Tonight’s event is a south node/Ketu lunar eclipse in Scorpio. This means the Moon is passing over/through/into the ass of the dragon. The idea here is release. What are we releasing?
Eclipses are times when we’re seeking the elixir of immortality, or at least remembering our perilous ancestral journeys to do so. The nervous system may be running high, and feelings of linear time may collapse. We may be feeling caught in the particularly Scorpionic struggle of defending ourselves against possible loss, death, or danger. These are emotions and sensations that cause us to sweat and stress. They can snare us into the binary thinking that there is only life or death, loss or gain, light or dark, legal or illegal.

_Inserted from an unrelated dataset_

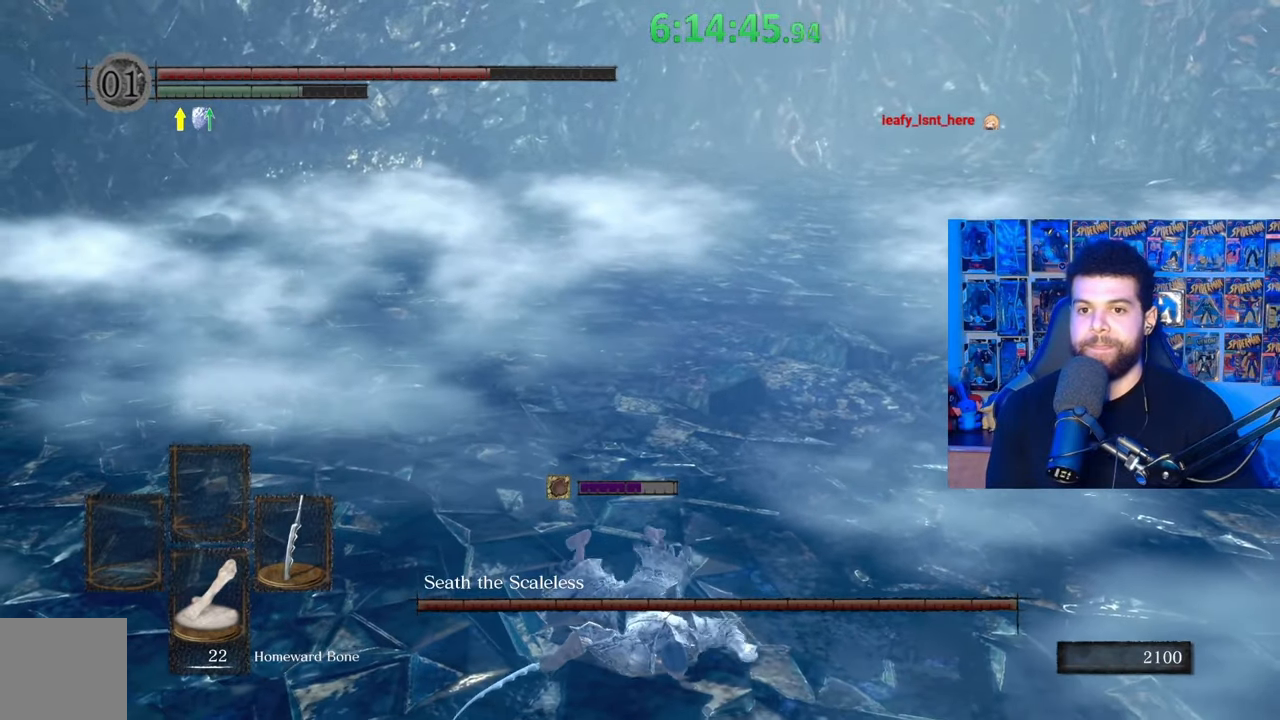
{"buttons": ["B", "DPAD_DOWN"], "left_stick": "down", "right_stick": "center", "events": [[133, "right_stick", "right"], [183, "right_stick", "center"], [283, "B", "down"], [483, "DPAD_DOWN", "down"]]}
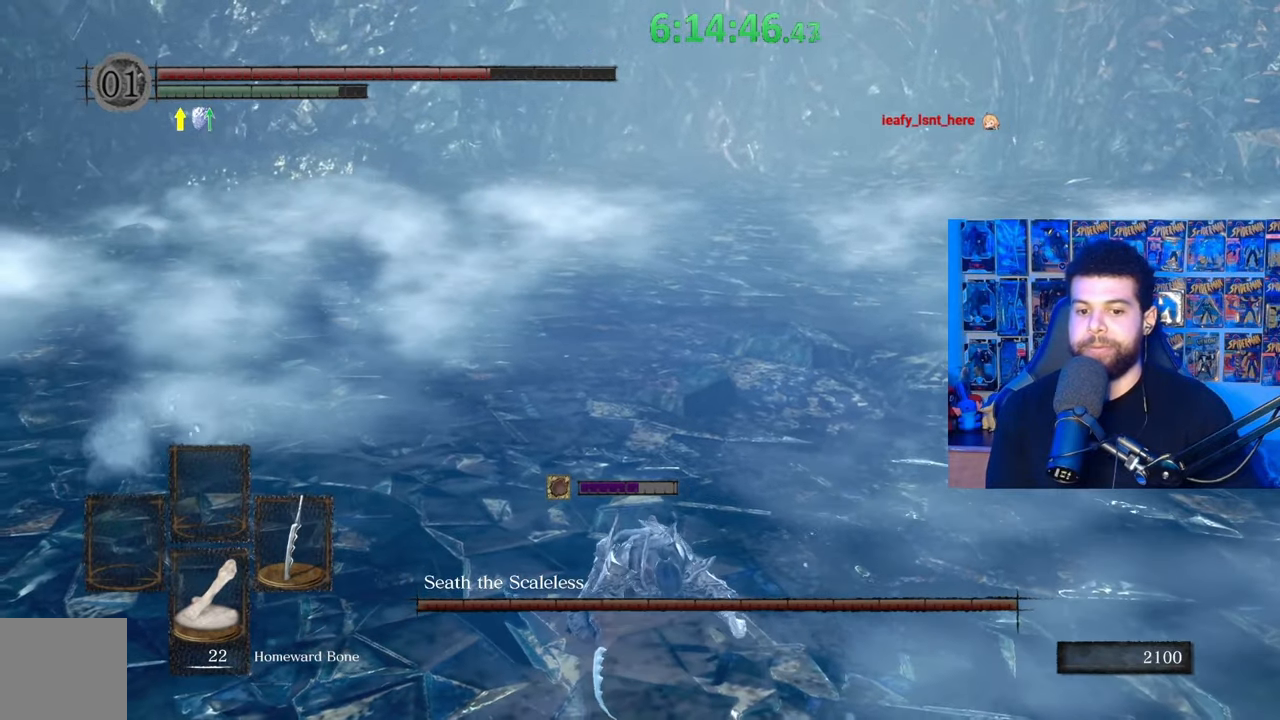
{"buttons": [], "left_stick": "down", "right_stick": "center", "events": [[83, "DPAD_DOWN", "up"], [167, "B", "up"]]}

However there is much in between, and one of those in-between things is shadow. Eclipses are the product of shadow: they’re a living mythology of light and shadow that play out several times each year, when the shadow of the earth swallows the moon, or the shadow of the moon blocks the light of the sun. Planetary bodies display tricks of the eye, create spectacle, flirt with representations of life and death, beauty and terror.
During eclipses, shadows are out to play. So, what happens when we play with the shadows?
Let us play then, and meditate on shadow, a strange in-between thing. Shadow is attached to all beings, it’s attached to light and matter, which are necessary for life; is shadow alive? Shadow is attached to bodies; is it part of the body? Shadow seems immaterial, but somehow also, not. You can feel your skin raise and prickle when shadow passes over you. You and all the earth-bound creatures can feel when a shadow swallows up the moon or sun.
Shadow is a little creepy, it can make our skin crawl. Shadows hide things. How do we become intentional about what our shadow is hiding? Because when a shadow falls on something or someone around us and that thing or someone is made less visible, we can trick ourselves into thinking they’re not there, or that they’re less real. Be careful of falling for illusions of “otherness,” of something that, because it’s been made less visible by your shadow, is now something the egoic impulse can name as not-you and against which you can measure yourself.* In studying your shadow, choose carefully where you cast it. You can always move over a few inches to see what is behind your shadow. When you do, just as the shadow of the earth reveals the moon to us anew tonight, you’ll be able to familiarize yourself with the mysteries and brilliance of a whole being you might have forgotten was there.
And now, as ever, be careful to notice upon which bodies power-holding institutions are casting their shadows. Go in and meet others in the shadows. Remember from there that being in the shadow does not subtract your sovereignty over your mind and body, and that no matter what agency any body claims over yours, you still cast a shadow where things go bump in the night, and where your freedom stirs.
Shadows hide things, so cultivate curiosity about what you are hiding out of reflex, and think carefully about what you want to hide intentionally, and from whom. Hiding can be a necessary act of protecting the vulnerable. Scorpio wants to know who your body can trust, and with whom you can let go to share in the connective act of holding vulnerability.
So again, what are we releasing? One way of perceiving this is that we are releasing into the shadow. There is no escaping the shadow, the eerie in-between that evades definition or capture. There is no escaping our fugitive parts of self. So my proposal is this: can you care for your fugitivity, and care for the fugitivity of those around you who are also in process of breaking their chains and creating their freedoms? With compassion, can you let your shadows merge, and see how movements gestate there in that darkness? Can you let these movements grow into bodies that create shadows of their own?